Handling two factor when on an international vacation

I got Australian government tells citizens to turn off two-factor authentication forwarded to me because of my two factor posts on this blog. The theory is that they will not have access to texts while abroad. I was surprised to see such a thing, but lo and behold, their twitter account does in fact say that including:

Going out of mobile range? Turn off myGov Security Codes so you can still sign in! Go to ‘settings’ in your account

and

If you turn off security codes, you’ll still need to securely sign in with secret questions & answers.

My gut reaction

This sounds like a horrible idea. While traveling, make your access LESS secure? I find it hard to believe their “secret” questions are actually secure. Most places use things that lots of people know. Or that you have no way of remembering yourself.

How Australia could fix this without compromising security

Australia could update their website. They could add support for any or all of the following:

  1. Email a secondary auth code for verification. It you have access to the website, you presumably have access to email.
  2. Google Authenticator support. This app doesn’t even require internet access.
  3. Predefined codes. Gmail has a number of codes you can type in that are generated in advance to be used if other methods fail.
  4. Support a temporary alternate number. This one is less convenient, but the site could provide a way to enter a secondary phone number to use during a pre-defined window. That way SMS could still be used.

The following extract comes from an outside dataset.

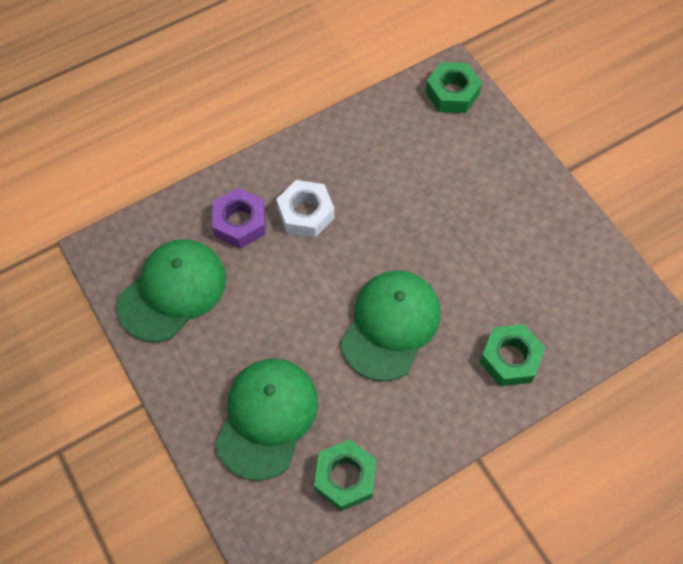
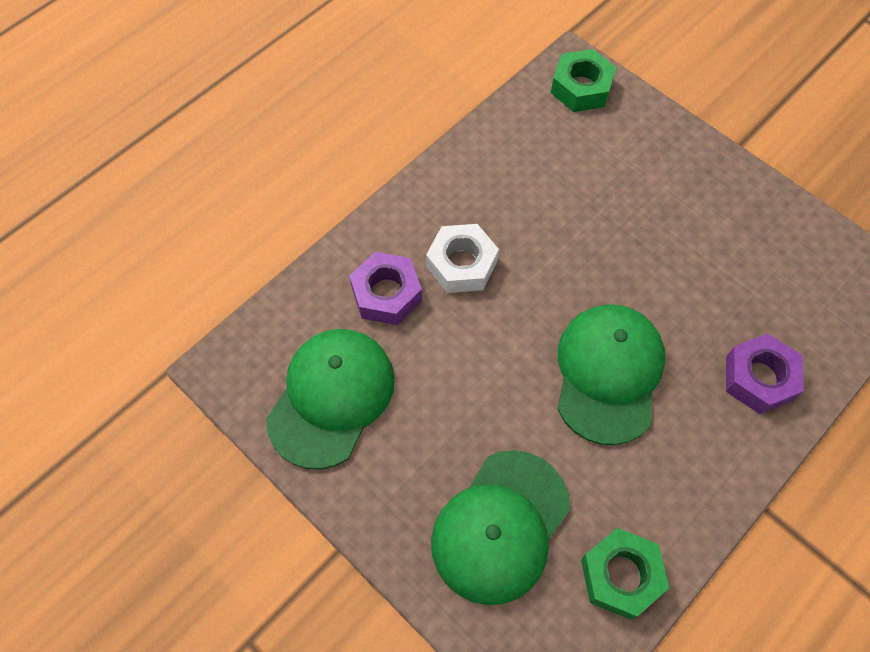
camera: 15 degrees left, 0 degrees up
(267, 418) = (500, 526): green cap -> green cap turned 150 degrees counterclockwise
(510, 359) = (759, 378): green nut -> purple nut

All of these are still two factor solutions.

What users could do if a website doesn’t have an option other than SMS

This part isn’t specific to Australia. It applies to any site that uses only SMS for two factor.

  1. First, decide whether you will actually need the site while traveling. If not, problem solved.
  2. Check if the site remembers your device. If so, sign on using the temporary smart phone device while you still have access to your main phone/SIM so you won’t get two factor challenged while traveling.
  3. If there are predefined codes, bring them with you.
  4. If you must turn off two factor, do so. But also do the following:
    1. Complain to the website so they know this is a problem
    2. Leave a post it note on your home computer to turn back on two factor
    3. If the website shows “last login” check it was you.
    4. If the website emails when logging in from a different device, check for those.

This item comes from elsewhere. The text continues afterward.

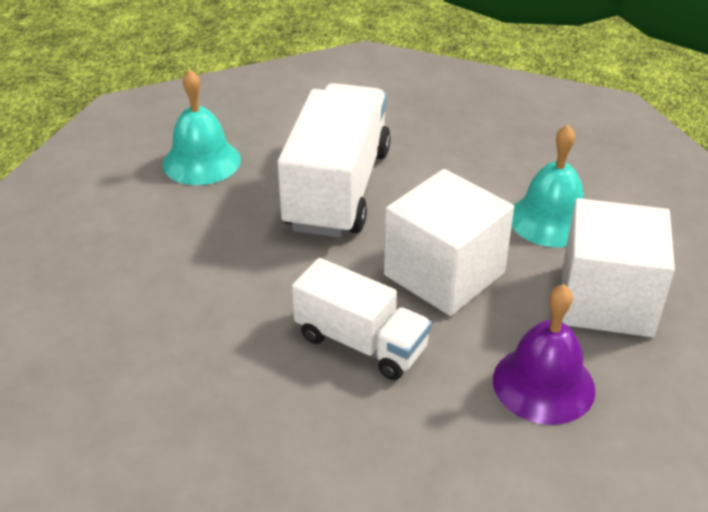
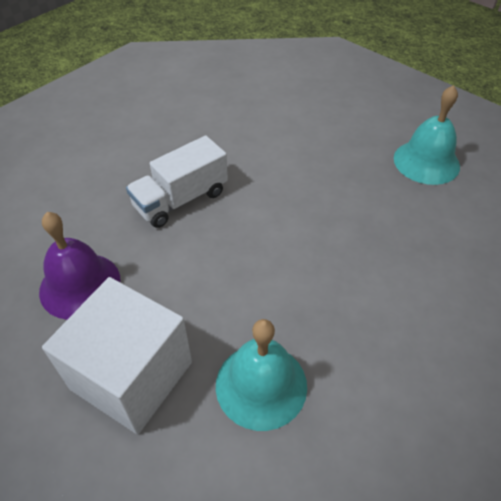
camera: 110 degrees right, 10 degrees up
(337, 189) = (365, 233): white truck -> none
(444, 274) = (225, 268): white cube -> none

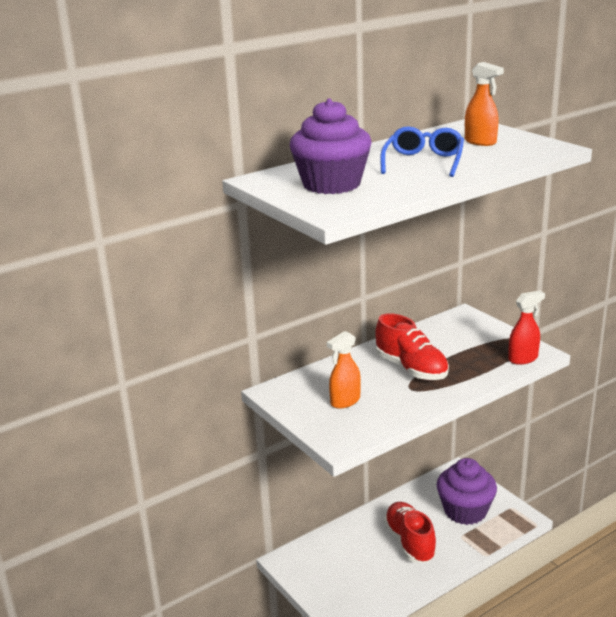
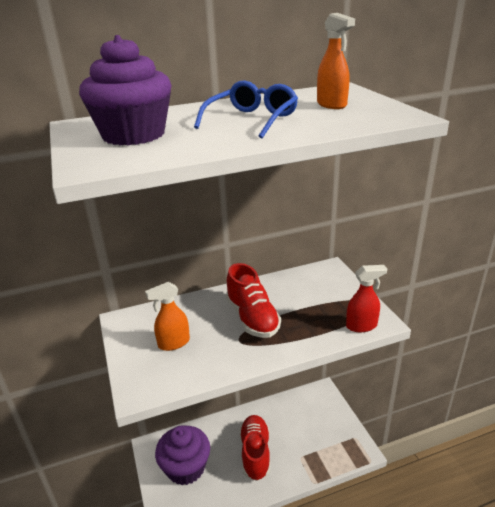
camera: 15 degrees right, 5 degrees up
(465, 511) = (314, 432): purple cupcake -> purple cupcake (185, 467)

3 thoughts on “Handling two factor when on an international vacation

  1. When I went to Australia I noticed that it was almost impossible to find Wi-Fi. Something to do with the way the internet access plans are structured, apparently. So it may be that sending and receiving texts overseas is very expensive for Australians. Just speculation on my part though, it would help to hear from Aussies with actual knowledge.

  2. Paul,
    If there’s no internet, there’s no need for two factor. Or one factor. Or anything else since the internet wouldn’t be available to use the website. I’m sure texts are expensive oversees. My point is they shouldn’t rely on just texts.